• _INPUT_
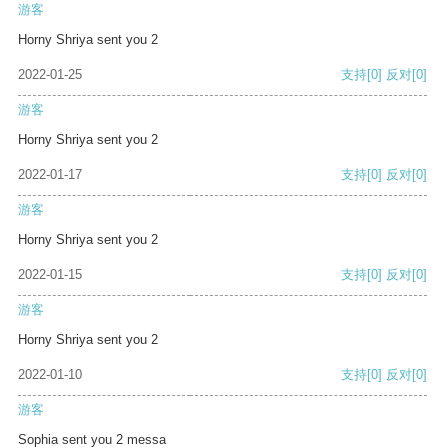
游客
Horny Shriya sent you 2
2022-01-25
支持
[0]
反对
[0]
游客
Horny Shriya sent you 2
2022-01-17
支持
[0]
反对
[0]
游客
Horny Shriya sent you 2
2022-01-15
支持
[0]
反对
[0]
游客
Horny Shriya sent you 2
2022-01-10
支持
[0]
反对
[0]
游客
Sophia sent you 2 messa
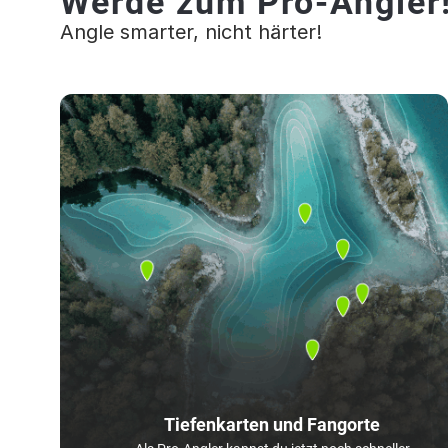
Werde zum Pro-Angler
Angle smarter, nicht härter!
Tiefenkarten und Fangorte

• _WHAT YOU ARE ASKED TO DO_
Leave the pictures aside and give the records above back word for word.

• _RESPONSE AREA_
游客
Horny Shriya sent you 2
2022-01-25
支持
[0]
反对
[0]
游客
Horny Shriya sent you 2
2022-01-17
支持
[0]
反对
[0]
游客
Horny Shriya sent you 2
2022-01-15
支持
[0]
反对
[0]
游客
Horny Shriya sent you 2
2022-01-10
支持
[0]
反对
[0]
游客
Sophia sent you 2 messa
Werde zum Pro-Angler
Angle smarter, nicht härter!
Tiefenkarten und Fangorte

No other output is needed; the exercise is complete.